Save the file and it’s done.

Verify the config #

Launch the IIS manager and choose the Configuration Editor on the Server level (not website level). Check the configuration collection under system.webServer/rewrite/outboundRules . You should see the config named AddCookiePolicy.

Easy: Add an outbound rule in IIS Manager #

If you want to be safe, launch the IIS Manager and set the rule.

1. Select the URL Rewrite option at the Server level:

   

2. Choose Blank rule under Outbound rules section. Click OK.

   

3. Set the matching criteria:

   • Matching scope: Server Variable.

   • Variable name: RESPONSE_Set-Cookie.

   • Variable value: Matches the Pattern using Regular Expressions.

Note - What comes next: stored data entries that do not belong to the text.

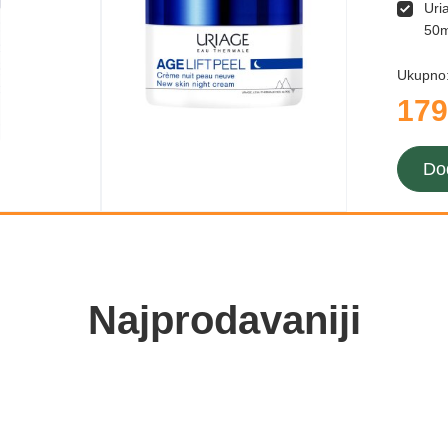
Uri
50m
Ukupno
179
Do
Najprodavaniji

   • Pattern: ^(.*)(AUTH)(=.*)$" />. You should change this regex in order to match your use case.

   • Ignore case.

   

4. Set the Action:

   • Value: {R:0};Secure;SameSite=None;HttpOnly

   • Replace existing server variable value

   

5. Click Apply to enable the rule.

6. Done.

After I set this outbound rewrite rule for the cookies, I can see the full article loaded inside the <iframe>. Problem solved.

🎯 Conslusion #

When you dealing with cookies in modern browsers, set the correct cookie response attributes including an explicit SameSite policy, a HttpOnly and Secure:

Set-Cookie: {name}={value}; SameSite=None;HttpOnly;Secure

In order to add those attributes in a .NET Framework web app running on IIS, you can simply define an outbound rule rewrite rule on the server level of the IIS Manager.